Dataset items
--------------------

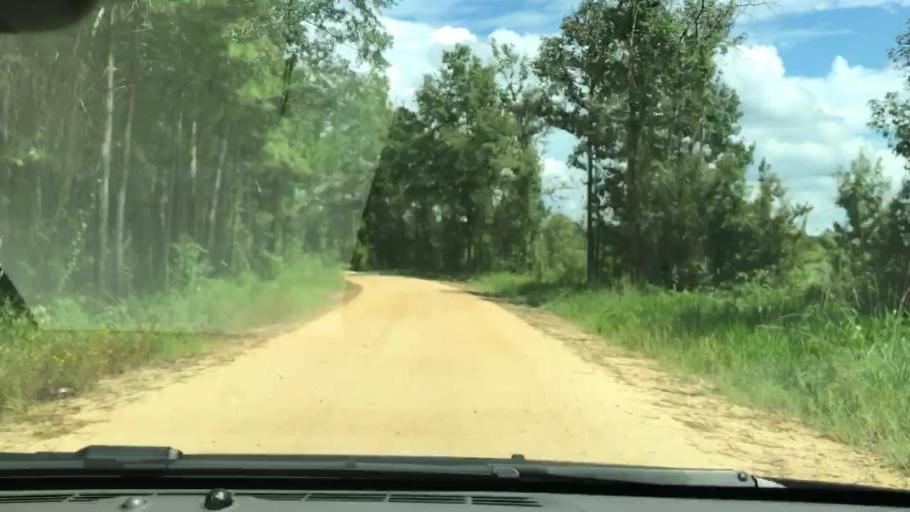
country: US
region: Georgia
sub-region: Quitman County
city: Georgetown
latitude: 32.0365
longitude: -85.0357
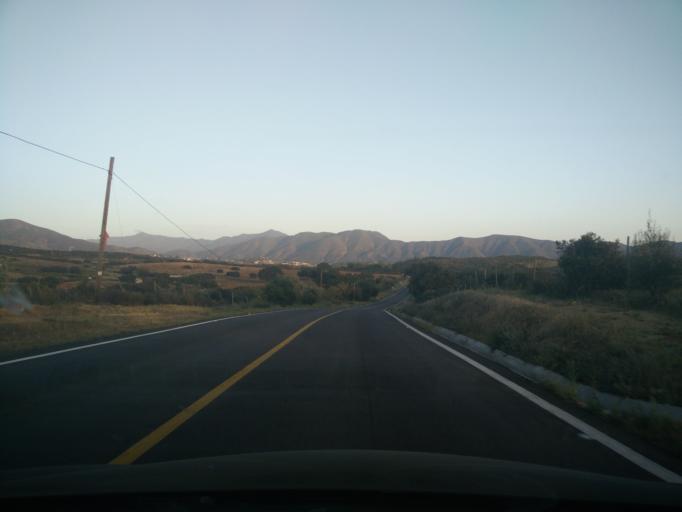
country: MX
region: Baja California
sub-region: Ensenada
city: Rancho Verde
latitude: 31.9974
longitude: -116.6584
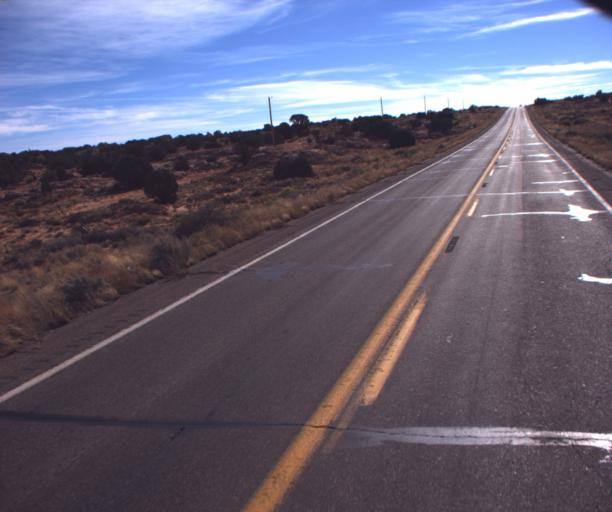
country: US
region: Arizona
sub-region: Coconino County
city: Kaibito
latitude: 36.6009
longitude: -111.1714
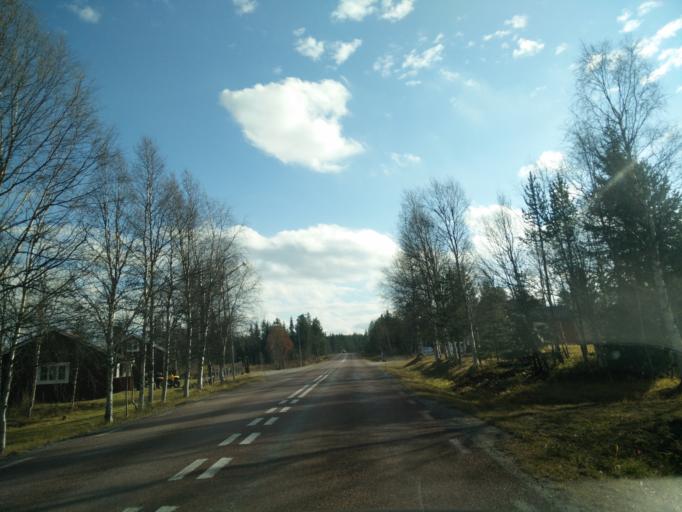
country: NO
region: Hedmark
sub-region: Engerdal
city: Engerdal
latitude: 62.5051
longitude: 12.6186
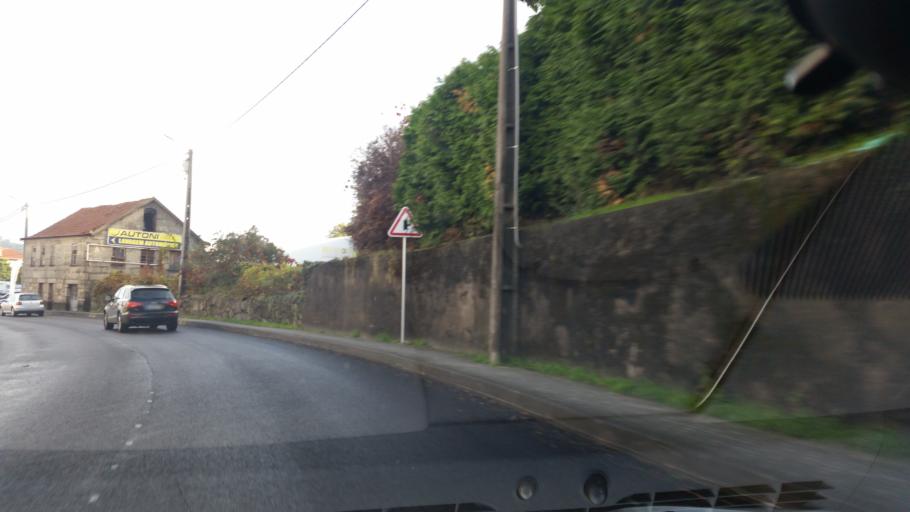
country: PT
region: Porto
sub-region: Santo Tirso
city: Negrelos
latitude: 41.3561
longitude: -8.4033
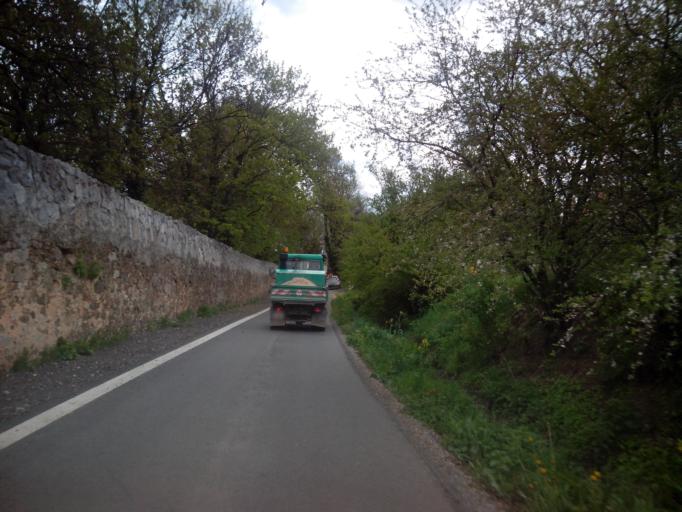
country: CZ
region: Central Bohemia
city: Revnice
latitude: 49.9068
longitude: 14.1486
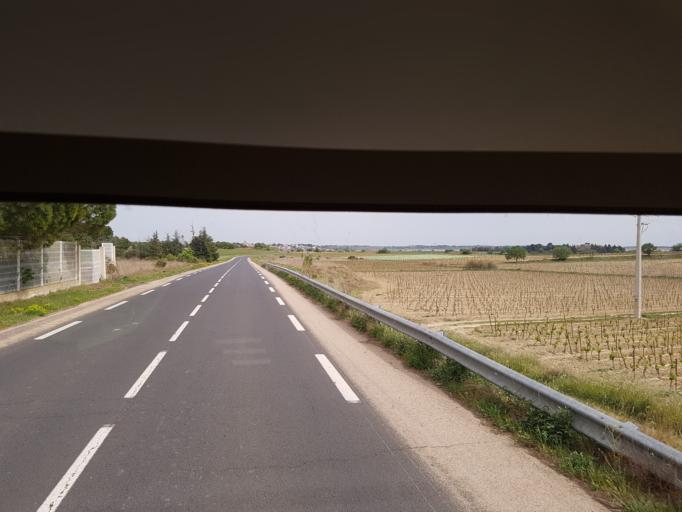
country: FR
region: Languedoc-Roussillon
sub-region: Departement de l'Herault
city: Vendres
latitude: 43.2753
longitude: 3.1997
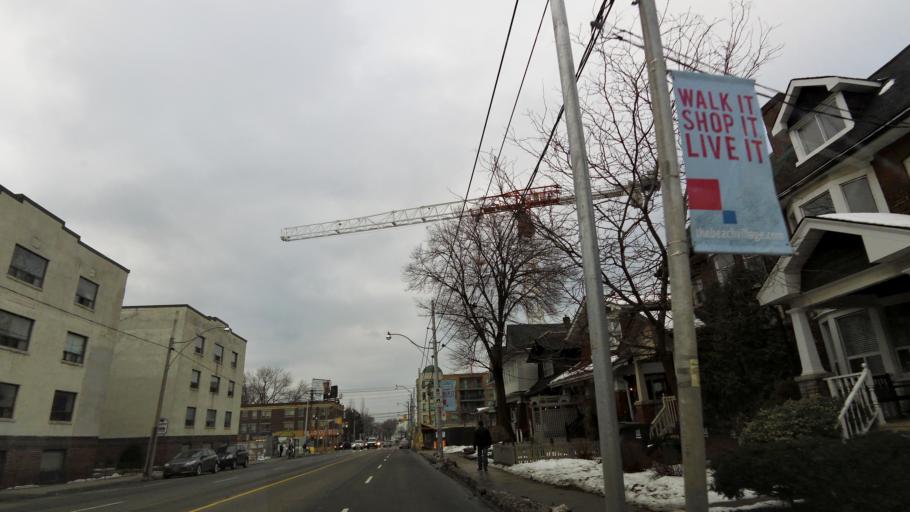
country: CA
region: Ontario
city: Scarborough
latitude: 43.6697
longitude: -79.3062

--------------------

= Challenge =
Copy out all of the items above word for word, leaving out the pictures.

= Answer =
country: US
region: Georgia
sub-region: Quitman County
city: Georgetown
latitude: 32.0365
longitude: -85.0357
country: MX
region: Baja California
sub-region: Ensenada
city: Rancho Verde
latitude: 31.9974
longitude: -116.6584
country: US
region: Arizona
sub-region: Coconino County
city: Kaibito
latitude: 36.6009
longitude: -111.1714
country: NO
region: Hedmark
sub-region: Engerdal
city: Engerdal
latitude: 62.5051
longitude: 12.6186
country: PT
region: Porto
sub-region: Santo Tirso
city: Negrelos
latitude: 41.3561
longitude: -8.4033
country: CZ
region: Central Bohemia
city: Revnice
latitude: 49.9068
longitude: 14.1486
country: FR
region: Languedoc-Roussillon
sub-region: Departement de l'Herault
city: Vendres
latitude: 43.2753
longitude: 3.1997
country: CA
region: Ontario
city: Scarborough
latitude: 43.6697
longitude: -79.3062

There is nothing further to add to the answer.